Apache Spark was created as a framework and library for data processing and storage. The platform has massive computing power to complete processing tasks and distribute data simultaneously. Spark can work with most major programming languages and processes quickly with its in-memory data engine.

PySpark 

An interface for Apache Spark, PySpark is a library that allows those coding in Python to use Apache Spark. The processing engine is used for in-memory computation, optimization, distributed processing, and more. PySpark is a great engine to learn if you’re already familiar with Python to create pipelines and conduct analysis.

Neo4j 

Neo4j is a graph database that stores nodes and relationships, instead of tables. In today’s connected world, the connections between items are often as, or more, important than the items themselves. Using a traditional database with a rigid schema often requires many joins and cross-lookups to model the relationships, whereas a graph database allows problems involving many-to-many models the relationships with data that differs to be represented more easily without the restrictions of a pre-defined model.

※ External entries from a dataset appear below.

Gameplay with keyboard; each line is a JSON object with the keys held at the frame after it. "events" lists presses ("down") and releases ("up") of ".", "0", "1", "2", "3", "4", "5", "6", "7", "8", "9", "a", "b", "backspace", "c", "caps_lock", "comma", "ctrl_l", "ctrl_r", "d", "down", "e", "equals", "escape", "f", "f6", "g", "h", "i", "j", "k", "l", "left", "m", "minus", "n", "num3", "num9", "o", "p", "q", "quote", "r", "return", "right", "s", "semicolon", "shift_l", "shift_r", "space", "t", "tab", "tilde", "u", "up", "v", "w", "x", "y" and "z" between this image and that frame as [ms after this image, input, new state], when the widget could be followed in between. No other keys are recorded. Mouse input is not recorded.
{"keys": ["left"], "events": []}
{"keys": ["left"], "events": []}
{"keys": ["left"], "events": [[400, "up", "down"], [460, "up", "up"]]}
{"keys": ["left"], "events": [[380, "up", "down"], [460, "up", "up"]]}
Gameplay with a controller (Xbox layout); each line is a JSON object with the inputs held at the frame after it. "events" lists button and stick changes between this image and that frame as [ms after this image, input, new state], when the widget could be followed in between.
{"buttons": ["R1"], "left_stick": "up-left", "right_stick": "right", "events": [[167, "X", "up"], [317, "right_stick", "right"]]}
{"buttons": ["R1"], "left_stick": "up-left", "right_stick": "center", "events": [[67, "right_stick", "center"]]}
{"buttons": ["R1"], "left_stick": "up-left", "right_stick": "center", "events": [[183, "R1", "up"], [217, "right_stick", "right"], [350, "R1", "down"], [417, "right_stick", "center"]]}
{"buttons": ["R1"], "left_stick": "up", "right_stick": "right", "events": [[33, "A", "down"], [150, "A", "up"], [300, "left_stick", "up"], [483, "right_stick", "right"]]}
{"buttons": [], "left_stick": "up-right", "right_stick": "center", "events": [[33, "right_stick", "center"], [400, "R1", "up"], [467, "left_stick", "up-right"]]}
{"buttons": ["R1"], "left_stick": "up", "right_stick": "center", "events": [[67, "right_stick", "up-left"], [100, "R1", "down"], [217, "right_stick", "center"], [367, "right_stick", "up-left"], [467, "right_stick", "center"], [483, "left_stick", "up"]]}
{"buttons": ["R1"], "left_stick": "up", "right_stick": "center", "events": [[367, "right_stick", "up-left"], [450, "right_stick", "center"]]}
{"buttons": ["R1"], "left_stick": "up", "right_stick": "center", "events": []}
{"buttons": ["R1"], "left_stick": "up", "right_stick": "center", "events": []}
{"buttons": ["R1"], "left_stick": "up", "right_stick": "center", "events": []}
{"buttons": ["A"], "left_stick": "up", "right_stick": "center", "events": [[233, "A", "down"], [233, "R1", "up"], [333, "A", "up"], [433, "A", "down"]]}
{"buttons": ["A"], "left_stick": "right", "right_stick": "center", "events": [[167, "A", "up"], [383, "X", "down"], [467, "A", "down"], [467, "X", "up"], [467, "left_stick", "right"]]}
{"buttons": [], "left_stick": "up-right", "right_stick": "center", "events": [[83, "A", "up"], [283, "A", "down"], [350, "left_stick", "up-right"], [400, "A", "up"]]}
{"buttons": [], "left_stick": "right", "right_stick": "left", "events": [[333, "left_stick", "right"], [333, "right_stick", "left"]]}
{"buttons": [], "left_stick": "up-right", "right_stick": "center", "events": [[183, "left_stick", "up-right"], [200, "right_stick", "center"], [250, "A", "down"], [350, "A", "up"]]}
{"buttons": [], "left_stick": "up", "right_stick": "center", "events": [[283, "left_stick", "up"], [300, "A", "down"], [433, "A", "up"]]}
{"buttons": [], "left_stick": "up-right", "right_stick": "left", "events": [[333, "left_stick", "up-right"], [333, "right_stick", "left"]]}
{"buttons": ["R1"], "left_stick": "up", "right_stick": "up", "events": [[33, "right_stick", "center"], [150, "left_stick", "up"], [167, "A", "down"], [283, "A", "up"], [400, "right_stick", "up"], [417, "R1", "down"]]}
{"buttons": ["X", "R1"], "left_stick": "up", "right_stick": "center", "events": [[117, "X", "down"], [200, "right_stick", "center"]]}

Auto Machine Learning (AutoML)

Not everyone working with data has an advanced degree in data science or computer science. For those who are subject matter experts in a particular area of expertise, an auto machine learning tool (AutoML) may be helpful for them to build models with their data. Here are some examples of a few AutoML tools.

DataRobot 

An auto machine learning tool for data scientists that builds models and suggests recommendations based on accuracy. The models created by DataRobot then allow the user to compare the options against each other. DataRobot is a great option for its usability, visualization, automation, and models.

H20.ai 

An open-source platform, H20.ai’s autoML takes some of the most difficult workflows and makes them simple to understand. Its driverless AI applies the best data science practices to its models. H20.ai can create visualizations quickly and integrates well into existing workflows.

So which tool should you learn?

As you can probably guess, there is no one-size-fits-all answer.

The best thing you can do is to take a look at the job descriptions for the industries or companies where you think you might want to work and see what they’re looking for. Regardless of which tool you learn, if you only know one tool your options may be limited. The more tools you’re familiar with, the more adaptable you can be, and since this industry is constantly evolving, it’s important to keep learning new tools in order to keep your skills up-to-date with market demands.